Could you transcribe each record below exactly as written, setting the pictures aside?

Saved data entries
◆ ◆ ◆ ◆ ◆ ◆ ◆
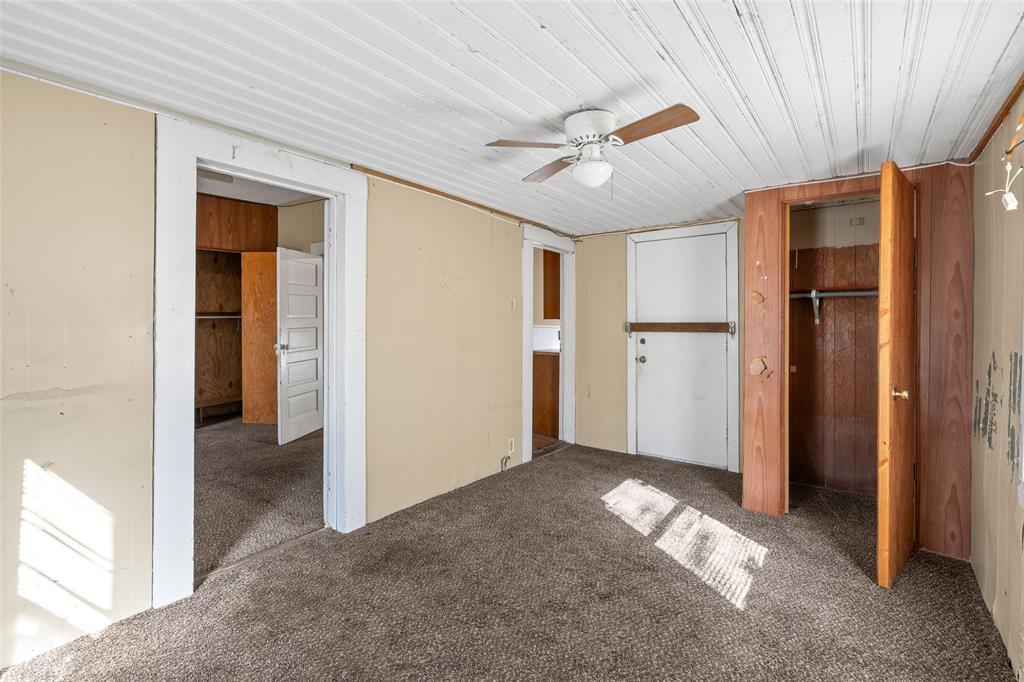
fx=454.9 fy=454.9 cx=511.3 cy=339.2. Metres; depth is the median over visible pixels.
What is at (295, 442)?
carpet floor
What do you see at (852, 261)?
closet wall
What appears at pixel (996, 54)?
ceiling
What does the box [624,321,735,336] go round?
wooden rail
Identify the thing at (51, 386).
left wall
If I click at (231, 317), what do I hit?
closet rod
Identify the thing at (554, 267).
upper cabinet
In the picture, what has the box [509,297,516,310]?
light switch
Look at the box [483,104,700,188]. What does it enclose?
ceiling fan
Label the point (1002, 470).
right wall
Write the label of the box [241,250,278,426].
door
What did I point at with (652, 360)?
white door
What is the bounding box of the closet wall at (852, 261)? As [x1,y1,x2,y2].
[788,196,880,496]
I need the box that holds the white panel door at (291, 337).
[275,247,324,444]
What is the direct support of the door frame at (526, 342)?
attached to the left wall at (51, 386)
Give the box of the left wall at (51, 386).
[0,68,567,669]
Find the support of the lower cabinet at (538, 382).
on the kitchen floor
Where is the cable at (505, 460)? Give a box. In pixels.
[500,454,510,471]
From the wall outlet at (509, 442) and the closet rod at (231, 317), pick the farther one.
the closet rod at (231, 317)
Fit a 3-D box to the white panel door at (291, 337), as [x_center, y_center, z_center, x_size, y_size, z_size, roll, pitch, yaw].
[-2.305,0.049,5.036,0.162,1.994,0.794,0,0,11]
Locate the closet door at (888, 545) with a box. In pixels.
[875,161,916,588]
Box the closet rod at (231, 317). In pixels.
[195,312,241,318]
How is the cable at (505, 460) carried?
attached to the left wall at (51, 386)
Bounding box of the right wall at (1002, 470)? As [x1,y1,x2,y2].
[969,84,1023,679]
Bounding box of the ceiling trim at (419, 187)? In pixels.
[354,164,577,238]
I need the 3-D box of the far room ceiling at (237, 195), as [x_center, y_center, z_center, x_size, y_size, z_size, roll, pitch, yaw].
[-2.929,-1.755,4.261,4.259,0.104,3.628,0,0,37]
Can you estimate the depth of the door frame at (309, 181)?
2.09 m
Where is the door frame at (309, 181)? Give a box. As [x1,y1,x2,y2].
[152,112,366,609]
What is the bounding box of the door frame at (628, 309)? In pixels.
[626,221,739,472]
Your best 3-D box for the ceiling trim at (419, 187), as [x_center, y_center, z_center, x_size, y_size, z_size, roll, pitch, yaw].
[-0.231,-1.047,3.659,0.026,0.037,2.431,0,0,37]
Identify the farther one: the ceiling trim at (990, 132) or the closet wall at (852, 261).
the closet wall at (852, 261)
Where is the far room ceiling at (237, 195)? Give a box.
[197,165,322,205]
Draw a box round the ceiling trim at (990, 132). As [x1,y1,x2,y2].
[966,76,1023,162]
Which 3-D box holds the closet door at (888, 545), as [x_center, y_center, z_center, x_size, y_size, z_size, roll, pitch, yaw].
[2.035,0.165,2.374,0.731,2.032,0.140,0,0,-42]
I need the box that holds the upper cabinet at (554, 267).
[542,249,560,319]
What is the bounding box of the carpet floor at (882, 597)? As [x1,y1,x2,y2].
[0,438,1017,681]
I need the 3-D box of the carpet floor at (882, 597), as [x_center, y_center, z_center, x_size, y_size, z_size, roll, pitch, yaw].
[0.382,1.230,2.225,3.748,0.102,5.333,0,0,37]
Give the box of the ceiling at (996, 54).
[0,0,1023,236]
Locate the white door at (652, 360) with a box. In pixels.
[632,226,730,470]
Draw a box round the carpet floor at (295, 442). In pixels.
[193,414,324,577]
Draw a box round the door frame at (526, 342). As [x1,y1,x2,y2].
[521,221,576,462]
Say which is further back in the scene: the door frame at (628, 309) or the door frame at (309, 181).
the door frame at (628, 309)
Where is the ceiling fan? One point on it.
(574, 118)
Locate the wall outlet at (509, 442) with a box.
[507,438,514,453]
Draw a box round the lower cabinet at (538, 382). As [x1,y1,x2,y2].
[531,351,560,436]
◆ ◆ ◆ ◆ ◆ ◆ ◆
Answer box:
fx=454.9 fy=454.9 cx=511.3 cy=339.2. Metres; depth is the median over visible pixels.
What is at (295, 442)?
carpet floor
What do you see at (852, 261)?
closet wall
What appears at pixel (996, 54)?
ceiling
What does the box [624,321,735,336] go round?
wooden rail
Identify the thing at (51, 386).
left wall
If I click at (231, 317), what do I hit?
closet rod
Identify the thing at (554, 267).
upper cabinet
In the picture, what has the box [509,297,516,310]?
light switch
Look at the box [483,104,700,188]. What does it enclose?
ceiling fan
Label the point (1002, 470).
right wall
Write the label of the box [241,250,278,426].
door
What did I point at with (652, 360)?
white door
What is the bounding box of the closet wall at (852, 261)? As [x1,y1,x2,y2].
[788,196,880,496]
I need the box that holds the white panel door at (291, 337).
[275,247,324,444]
What is the direct support of the door frame at (526, 342)?
attached to the left wall at (51, 386)
Give the box of the left wall at (51, 386).
[0,68,567,669]
Find the support of the lower cabinet at (538, 382).
on the kitchen floor
Where is the cable at (505, 460)? Give a box. In pixels.
[500,454,510,471]
From the wall outlet at (509, 442) and the closet rod at (231, 317), pick the farther one.
the closet rod at (231, 317)
Fit a 3-D box to the white panel door at (291, 337), as [x_center, y_center, z_center, x_size, y_size, z_size, roll, pitch, yaw].
[-2.305,0.049,5.036,0.162,1.994,0.794,0,0,11]
Locate the closet door at (888, 545) with a box. In pixels.
[875,161,916,588]
Box the closet rod at (231, 317). In pixels.
[195,312,241,318]
How is the cable at (505, 460) carried?
attached to the left wall at (51, 386)
Bounding box of the right wall at (1002, 470)? As [x1,y1,x2,y2].
[969,84,1023,679]
Bounding box of the ceiling trim at (419, 187)? In pixels.
[354,164,577,238]
I need the 3-D box of the far room ceiling at (237, 195), as [x_center, y_center, z_center, x_size, y_size, z_size, roll, pitch, yaw].
[-2.929,-1.755,4.261,4.259,0.104,3.628,0,0,37]
Can you estimate the depth of the door frame at (309, 181)?
2.09 m
Where is the door frame at (309, 181)? Give a box. As [x1,y1,x2,y2].
[152,112,366,609]
What is the bounding box of the door frame at (628, 309)? In pixels.
[626,221,739,472]
Your best 3-D box for the ceiling trim at (419, 187), as [x_center, y_center, z_center, x_size, y_size, z_size, roll, pitch, yaw].
[-0.231,-1.047,3.659,0.026,0.037,2.431,0,0,37]
Identify the farther one: the ceiling trim at (990, 132) or the closet wall at (852, 261).
the closet wall at (852, 261)
Where is the far room ceiling at (237, 195)? Give a box.
[197,165,322,205]
Draw a box round the ceiling trim at (990, 132). As [x1,y1,x2,y2].
[966,76,1023,162]
Which 3-D box holds the closet door at (888, 545), as [x_center, y_center, z_center, x_size, y_size, z_size, roll, pitch, yaw].
[2.035,0.165,2.374,0.731,2.032,0.140,0,0,-42]
I need the box that holds the upper cabinet at (554, 267).
[542,249,560,319]
What is the bounding box of the carpet floor at (882, 597)? As [x1,y1,x2,y2].
[0,438,1017,681]
I need the 3-D box of the carpet floor at (882, 597), as [x_center, y_center, z_center, x_size, y_size, z_size, roll, pitch, yaw].
[0.382,1.230,2.225,3.748,0.102,5.333,0,0,37]
Give the box of the ceiling at (996, 54).
[0,0,1023,236]
Locate the white door at (652, 360) with a box. In pixels.
[632,226,730,470]
Draw a box round the carpet floor at (295, 442). In pixels.
[193,414,324,577]
Draw a box round the door frame at (526, 342). As [x1,y1,x2,y2].
[521,221,576,462]
Say which is further back in the scene: the door frame at (628, 309) or the door frame at (309, 181).
the door frame at (628, 309)
Where is the ceiling fan? One point on it.
(574, 118)
Locate the wall outlet at (509, 442) with a box.
[507,438,514,453]
Draw a box round the lower cabinet at (538, 382). As [x1,y1,x2,y2].
[531,351,560,436]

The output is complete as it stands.